Tamoxifen causes hypercoagulability, increasing the risk of thromboembolic phenomena and catheter-related thrombosis (Fig. 8) [56].

Fatty liver is seen in up to 30 % of patients treated with tamoxifen (Fig. 11), and can be present as early as 3 months after initiation of treatment and can persist for more than 4 years after discontinuation [57]. Risk factors for hepatic changes associated with tamoxifen include preexisting conditions such as diabetes, obesity and hepatic steatosis. Fatty liver may rarely progress to steatohepatitis and cirrhosis. On ultrasound, hepatic steatosis presents as an echogenic liver, while on CT, the liver appears hypodense in comparison to the spleen (Fig. 9). On CT, fatty infiltration of the liver may obscure the presence of hypodense metastases. MR is helpful, as in-phase and out-of-phase imaging will demonstrate intracellular fatty deposition with signal dropout on out-of-phase sequences [58].

In postmenopausal women, the primary source of oestrogen is through conversion from adrenal androgen by aromatase.
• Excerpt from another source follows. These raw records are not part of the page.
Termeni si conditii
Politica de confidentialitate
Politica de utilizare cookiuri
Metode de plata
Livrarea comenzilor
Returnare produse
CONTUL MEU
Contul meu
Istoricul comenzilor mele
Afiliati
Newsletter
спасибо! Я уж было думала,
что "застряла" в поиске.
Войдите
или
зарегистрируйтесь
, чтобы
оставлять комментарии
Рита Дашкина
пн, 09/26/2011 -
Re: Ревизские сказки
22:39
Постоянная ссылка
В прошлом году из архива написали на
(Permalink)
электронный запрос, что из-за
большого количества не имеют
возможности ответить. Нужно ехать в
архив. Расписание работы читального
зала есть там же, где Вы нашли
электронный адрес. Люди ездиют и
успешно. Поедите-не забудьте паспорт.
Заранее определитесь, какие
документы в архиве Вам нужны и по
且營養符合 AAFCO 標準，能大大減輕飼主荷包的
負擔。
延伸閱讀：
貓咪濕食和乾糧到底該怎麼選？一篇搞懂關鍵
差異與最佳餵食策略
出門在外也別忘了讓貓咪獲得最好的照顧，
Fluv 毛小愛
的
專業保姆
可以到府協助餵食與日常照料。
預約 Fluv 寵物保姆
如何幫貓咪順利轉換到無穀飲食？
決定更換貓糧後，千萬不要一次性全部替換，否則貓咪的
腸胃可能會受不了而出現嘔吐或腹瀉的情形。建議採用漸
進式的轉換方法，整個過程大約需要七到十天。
AIs prevent the conversion of androgens to estrogens, thereby causing a relatively rapid reduction in circulating oestrogen and an acceleration of bone loss at more than twice the rate of physiologic postmenopausal loss [59]. Regular bone marrow density monitoring is thus highly recommended. Bisphosphonates are the first line of therapy for the prevention and treatment of aromatase inhibitor-associated bone loss, as women on AIs are at increased risk of fractures [59].
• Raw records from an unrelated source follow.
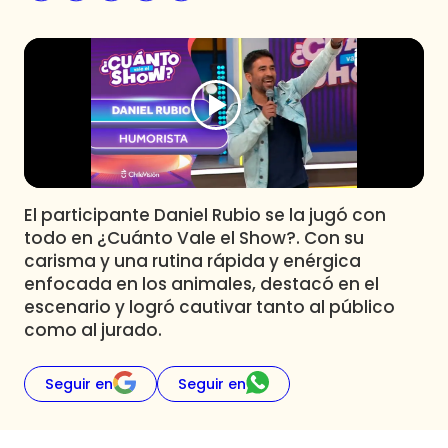
Programas
Club De La Comedia
Contigo en Directo
Plan Perfecto
El Tiempo
Sabingo
Todos Los Programas
El participante Daniel Rubio se la jugó con
todo en ¿Cuánto Vale el Show?. Con su
carisma y una rutina rápida y enérgica
enfocada en los animales, destacó en el
escenario y logró cautivar tanto al público
como al jurado.
Seguir en
Seguir en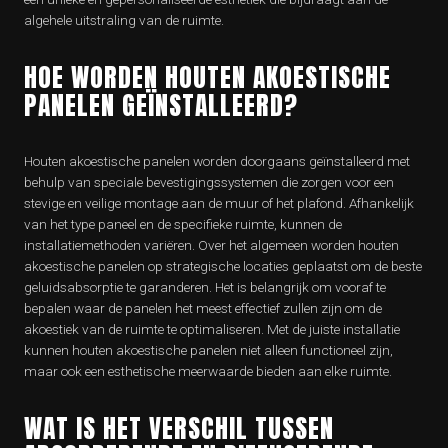
algehele uitstraling van de ruimte.
HOE WORDEN HOUTEN AKOESTISCHE
PANELEN GEÏNSTALLEERD?
Houten akoestische panelen worden doorgaans geïnstalleerd met
behulp van speciale bevestigingssystemen die zorgen voor een
stevige en veilige montage aan de muur of het plafond. Afhankelijk
van het type paneel en de specifieke ruimte, kunnen de
installatiemethoden variëren. Over het algemeen worden houten
akoestische panelen op strategische locaties geplaatst om de beste
geluidsabsorptie te garanderen. Het is belangrijk om vooraf te
bepalen waar de panelen het meest effectief zullen zijn om de
akoestiek van de ruimte te optimaliseren. Met de juiste installatie
kunnen houten akoestische panelen niet alleen functioneel zijn,
maar ook een esthetische meerwaarde bieden aan elke ruimte.
WAT IS HET VERSCHIL TUSSEN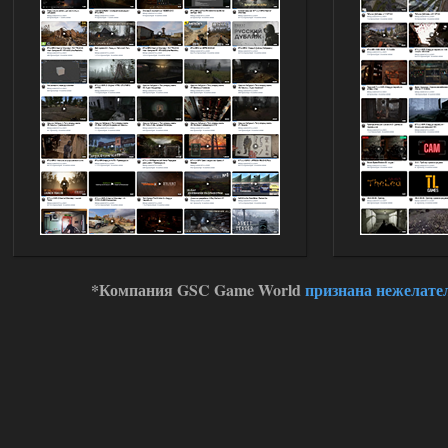
барабанит по металу это нечто. Люблю
хардкор по типу Dead Air но здесь он
компромисный не такой жесткий.
Стартовый набор удивил на харде и
выживании такой комбез крутой не
удержался взял его и ножичек. Забавно
получилось, благо тайники спасают.
Поигрался пока немного но уже оч
нравится как то так!
02.08.2026
Ответить ➤
Lost Alpha Enhanced Edition 1.3 +
Stalker-Mods-Clan-su
12:09
Доступно только для пользователей
*Компания GSC Game World
признана нежелате
02.08.2026
Ответить ➤
Improved Weapon Pack (I.W.P.) - UPD
30.12.25
Werdassver
06:36
хорош мод! задания
прикольно!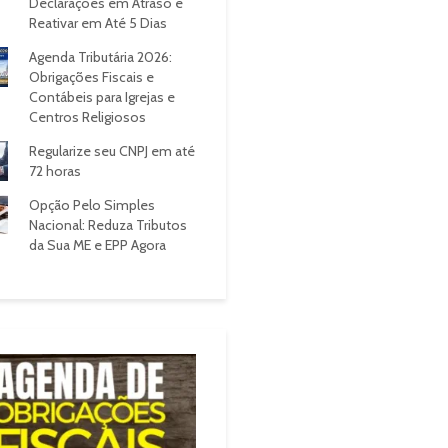
Declarações em Atraso e
Reativar em Até 5 Dias
Agenda Tributária 2026:
Obrigações Fiscais e
Contábeis para Igrejas e
Centros Religiosos
Regularize seu CNPJ em até
72 horas
Opção Pelo Simples
Nacional: Reduza Tributos
da Sua ME e EPP Agora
MTTs have class-specific and drug-specific toxicities. m-TOR inhibitors such as everolimus are associated with drug-induced pneumonitis manifesting radiologically as ground-glass and consolidative opacities [48]. Radiation recall pneumonitis refers to an inflammatory reaction in the lungs within the previously treated radiation field after the start of chemotherapy, and can be seen occasionally with HER2 inhibitors (Fig. 12) [60]. Trastuzumab has been associated with cardiotoxicity, especially when administered with or after doxorubicin. The incidence of cardiac dysfunction in patients receiving trastuzumab ranges from 2 to 28 % [61]. The most common manifestation of trastuzumab cardiotoxicity is an asymptomatic decrease in left ventricular ejection fraction (LVEF) [62]. In contrast to doxorubicin-associated cardiotoxicity, trastuzumab-induced cardiotoxicity is not related to cumulative dose and is often reversible with discontinuation of treatment [63]. Multiple-gated acquisition (MUGA) scan and echocardiogram are used for determination of LVEF in breast cancer patients before and after chemotherapy [64]. The biochemical marker troponin I is also useful for monitoring cardiotoxicity as well as for identifying patients who are at risk for cardiotoxicity and less likely to recover [65]. Treatment discontinuation is recommended in patients with a greater than 16 % drop in LVEF compared to baseline or a decline in LVEF to below the lower limit of normal, and in patients who develop symptomatic cardiac failure [66]. Adverse effects of lapatinib include fatigue, nausea, rash, diarrhoea, neutropenia, hepatotoxicity, interstitial lung disease and pneumonitis [67].